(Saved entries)
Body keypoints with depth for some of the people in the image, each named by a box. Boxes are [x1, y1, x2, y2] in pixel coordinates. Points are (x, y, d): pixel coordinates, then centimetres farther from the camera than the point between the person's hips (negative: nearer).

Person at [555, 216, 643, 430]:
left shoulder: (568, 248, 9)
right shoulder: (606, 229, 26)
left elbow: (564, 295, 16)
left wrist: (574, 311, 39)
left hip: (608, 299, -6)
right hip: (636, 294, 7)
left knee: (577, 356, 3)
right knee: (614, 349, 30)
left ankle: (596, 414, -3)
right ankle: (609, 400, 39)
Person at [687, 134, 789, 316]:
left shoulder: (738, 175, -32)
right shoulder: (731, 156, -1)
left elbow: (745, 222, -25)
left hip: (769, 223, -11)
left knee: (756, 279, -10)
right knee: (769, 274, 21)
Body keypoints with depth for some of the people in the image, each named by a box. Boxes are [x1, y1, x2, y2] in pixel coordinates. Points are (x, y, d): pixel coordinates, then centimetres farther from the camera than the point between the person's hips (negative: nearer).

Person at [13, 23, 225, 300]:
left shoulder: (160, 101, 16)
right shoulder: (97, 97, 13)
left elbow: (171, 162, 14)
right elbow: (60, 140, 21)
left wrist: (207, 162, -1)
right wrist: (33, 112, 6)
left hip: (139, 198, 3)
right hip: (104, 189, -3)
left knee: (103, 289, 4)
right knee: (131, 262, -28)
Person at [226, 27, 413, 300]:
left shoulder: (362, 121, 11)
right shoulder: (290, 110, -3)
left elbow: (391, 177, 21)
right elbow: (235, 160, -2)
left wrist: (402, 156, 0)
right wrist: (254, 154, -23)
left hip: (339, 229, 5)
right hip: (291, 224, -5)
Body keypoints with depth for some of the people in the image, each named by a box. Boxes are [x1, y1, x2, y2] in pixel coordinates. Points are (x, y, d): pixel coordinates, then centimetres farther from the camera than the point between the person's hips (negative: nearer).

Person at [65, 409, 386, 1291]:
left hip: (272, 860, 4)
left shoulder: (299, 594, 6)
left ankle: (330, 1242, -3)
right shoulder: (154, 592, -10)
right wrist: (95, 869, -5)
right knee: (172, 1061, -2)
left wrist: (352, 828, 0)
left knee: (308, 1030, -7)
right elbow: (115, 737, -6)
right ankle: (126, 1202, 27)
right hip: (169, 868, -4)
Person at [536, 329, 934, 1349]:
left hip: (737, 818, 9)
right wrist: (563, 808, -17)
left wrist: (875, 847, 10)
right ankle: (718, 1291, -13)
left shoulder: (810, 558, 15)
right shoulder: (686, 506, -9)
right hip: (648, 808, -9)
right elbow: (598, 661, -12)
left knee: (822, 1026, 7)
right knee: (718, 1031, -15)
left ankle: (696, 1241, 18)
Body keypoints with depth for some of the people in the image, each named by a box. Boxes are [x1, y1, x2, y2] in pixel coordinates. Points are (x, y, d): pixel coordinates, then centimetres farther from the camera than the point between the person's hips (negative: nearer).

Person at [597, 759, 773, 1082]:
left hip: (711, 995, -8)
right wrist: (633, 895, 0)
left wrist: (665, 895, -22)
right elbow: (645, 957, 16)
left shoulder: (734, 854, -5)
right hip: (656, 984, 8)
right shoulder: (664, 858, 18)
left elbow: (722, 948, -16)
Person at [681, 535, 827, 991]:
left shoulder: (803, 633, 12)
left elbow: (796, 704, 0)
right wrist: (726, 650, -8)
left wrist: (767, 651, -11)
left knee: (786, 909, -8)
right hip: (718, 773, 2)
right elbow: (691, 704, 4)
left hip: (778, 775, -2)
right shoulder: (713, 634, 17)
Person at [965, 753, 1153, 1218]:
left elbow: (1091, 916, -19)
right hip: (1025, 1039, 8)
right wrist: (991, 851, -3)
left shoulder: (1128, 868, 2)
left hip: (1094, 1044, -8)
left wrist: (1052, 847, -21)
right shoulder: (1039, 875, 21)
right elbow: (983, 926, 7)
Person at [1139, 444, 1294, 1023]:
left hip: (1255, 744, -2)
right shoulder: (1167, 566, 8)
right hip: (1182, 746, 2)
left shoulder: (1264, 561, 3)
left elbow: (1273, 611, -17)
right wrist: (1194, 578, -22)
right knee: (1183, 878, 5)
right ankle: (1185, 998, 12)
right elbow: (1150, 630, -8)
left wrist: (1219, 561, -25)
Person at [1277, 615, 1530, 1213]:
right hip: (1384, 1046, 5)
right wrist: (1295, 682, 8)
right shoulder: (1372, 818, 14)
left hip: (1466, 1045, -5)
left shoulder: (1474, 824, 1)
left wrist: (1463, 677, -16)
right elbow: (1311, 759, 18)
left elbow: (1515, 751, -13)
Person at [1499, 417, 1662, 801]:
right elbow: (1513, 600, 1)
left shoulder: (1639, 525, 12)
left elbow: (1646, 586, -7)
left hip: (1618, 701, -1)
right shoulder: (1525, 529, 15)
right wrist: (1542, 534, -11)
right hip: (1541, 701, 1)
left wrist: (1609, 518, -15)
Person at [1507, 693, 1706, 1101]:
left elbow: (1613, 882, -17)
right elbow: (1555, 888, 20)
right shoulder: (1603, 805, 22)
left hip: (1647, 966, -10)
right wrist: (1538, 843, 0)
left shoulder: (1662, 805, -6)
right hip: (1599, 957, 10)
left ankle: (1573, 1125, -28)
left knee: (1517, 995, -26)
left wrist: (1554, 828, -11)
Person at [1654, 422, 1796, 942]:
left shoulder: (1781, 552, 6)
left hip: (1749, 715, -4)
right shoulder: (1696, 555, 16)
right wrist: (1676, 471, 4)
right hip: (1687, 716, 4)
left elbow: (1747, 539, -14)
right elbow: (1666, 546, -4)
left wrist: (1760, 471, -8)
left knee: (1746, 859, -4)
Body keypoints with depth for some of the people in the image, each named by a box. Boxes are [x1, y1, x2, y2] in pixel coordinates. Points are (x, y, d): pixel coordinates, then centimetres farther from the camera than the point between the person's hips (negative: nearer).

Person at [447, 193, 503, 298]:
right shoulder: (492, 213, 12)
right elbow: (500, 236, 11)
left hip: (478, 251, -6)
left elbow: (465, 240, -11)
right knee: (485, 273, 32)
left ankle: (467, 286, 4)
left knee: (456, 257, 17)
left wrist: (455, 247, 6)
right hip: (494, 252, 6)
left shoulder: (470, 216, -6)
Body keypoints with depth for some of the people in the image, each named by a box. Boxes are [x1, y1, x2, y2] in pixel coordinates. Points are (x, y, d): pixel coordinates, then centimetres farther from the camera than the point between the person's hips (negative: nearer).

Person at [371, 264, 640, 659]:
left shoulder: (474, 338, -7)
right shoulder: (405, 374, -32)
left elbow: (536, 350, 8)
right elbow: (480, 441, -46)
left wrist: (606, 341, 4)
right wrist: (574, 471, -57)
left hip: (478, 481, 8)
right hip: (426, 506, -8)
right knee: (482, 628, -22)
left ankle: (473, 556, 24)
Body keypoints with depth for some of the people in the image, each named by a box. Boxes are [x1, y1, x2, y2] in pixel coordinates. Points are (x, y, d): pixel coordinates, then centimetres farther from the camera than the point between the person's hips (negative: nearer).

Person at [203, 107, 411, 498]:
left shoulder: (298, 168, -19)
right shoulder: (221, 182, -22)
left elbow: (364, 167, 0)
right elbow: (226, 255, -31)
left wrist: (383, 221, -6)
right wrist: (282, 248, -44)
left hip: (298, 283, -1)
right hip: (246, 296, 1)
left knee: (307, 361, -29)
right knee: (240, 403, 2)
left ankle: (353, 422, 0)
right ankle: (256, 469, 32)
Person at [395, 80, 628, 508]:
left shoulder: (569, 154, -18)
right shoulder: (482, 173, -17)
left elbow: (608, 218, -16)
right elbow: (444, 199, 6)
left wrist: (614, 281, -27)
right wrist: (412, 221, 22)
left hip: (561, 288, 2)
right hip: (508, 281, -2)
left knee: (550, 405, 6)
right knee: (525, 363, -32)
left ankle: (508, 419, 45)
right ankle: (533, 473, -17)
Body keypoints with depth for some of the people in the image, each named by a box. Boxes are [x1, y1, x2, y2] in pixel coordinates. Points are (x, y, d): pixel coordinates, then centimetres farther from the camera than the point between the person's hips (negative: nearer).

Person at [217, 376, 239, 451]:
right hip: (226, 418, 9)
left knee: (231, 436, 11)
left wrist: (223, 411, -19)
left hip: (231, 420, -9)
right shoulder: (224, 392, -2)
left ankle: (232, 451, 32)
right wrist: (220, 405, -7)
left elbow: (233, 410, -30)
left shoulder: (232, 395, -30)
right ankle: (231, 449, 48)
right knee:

(Problem details)
In the entries above, find the line holding "left elbow: (1091, 916, -19)" and the line holding "right knee: (485, 273, 32)", then retype exactly those two lines and every line between them, and nothing else.

(Output for this exercise)
left elbow: (1091, 916, -19)
right hip: (1025, 1039, 8)
right wrist: (991, 851, -3)
left shoulder: (1128, 868, 2)
left hip: (1094, 1044, -8)
left wrist: (1052, 847, -21)
right shoulder: (1039, 875, 21)
right elbow: (983, 926, 7)
Person at [1139, 444, 1294, 1023]:
left hip: (1255, 744, -2)
right shoulder: (1167, 566, 8)
right hip: (1182, 746, 2)
left shoulder: (1264, 561, 3)
left elbow: (1273, 611, -17)
right wrist: (1194, 578, -22)
right knee: (1183, 878, 5)
right ankle: (1185, 998, 12)
right elbow: (1150, 630, -8)
left wrist: (1219, 561, -25)
Person at [1277, 615, 1530, 1213]:
right hip: (1384, 1046, 5)
right wrist: (1295, 682, 8)
right shoulder: (1372, 818, 14)
left hip: (1466, 1045, -5)
left shoulder: (1474, 824, 1)
left wrist: (1463, 677, -16)
right elbow: (1311, 759, 18)
left elbow: (1515, 751, -13)
Person at [1499, 417, 1662, 801]:
right elbow: (1513, 600, 1)
left shoulder: (1639, 525, 12)
left elbow: (1646, 586, -7)
left hip: (1618, 701, -1)
right shoulder: (1525, 529, 15)
right wrist: (1542, 534, -11)
right hip: (1541, 701, 1)
left wrist: (1609, 518, -15)
Person at [1507, 693, 1706, 1101]:
left elbow: (1613, 882, -17)
right elbow: (1555, 888, 20)
right shoulder: (1603, 805, 22)
left hip: (1647, 966, -10)
right wrist: (1538, 843, 0)
left shoulder: (1662, 805, -6)
right hip: (1599, 957, 10)
left ankle: (1573, 1125, -28)
left knee: (1517, 995, -26)
left wrist: (1554, 828, -11)
Person at [1654, 422, 1796, 942]:
left shoulder: (1781, 552, 6)
left hip: (1749, 715, -4)
right shoulder: (1696, 555, 16)
right wrist: (1676, 471, 4)
right hip: (1687, 716, 4)
left elbow: (1747, 539, -14)
right elbow: (1666, 546, -4)
left wrist: (1760, 471, -8)
left knee: (1746, 859, -4)
Body keypoints with depth for some of the people in the image, each named by a box. Boxes are [x1, y1, x2, y2] in pixel coordinates. Points are (x, y, d): pixel coordinates, then centimetres farther from the camera than the point between the person's hips (negative: nearer).

Person at [447, 193, 503, 298]:
right shoulder: (492, 213, 12)
right elbow: (500, 236, 11)
left hip: (478, 251, -6)
left elbow: (465, 240, -11)
right knee: (485, 273, 32)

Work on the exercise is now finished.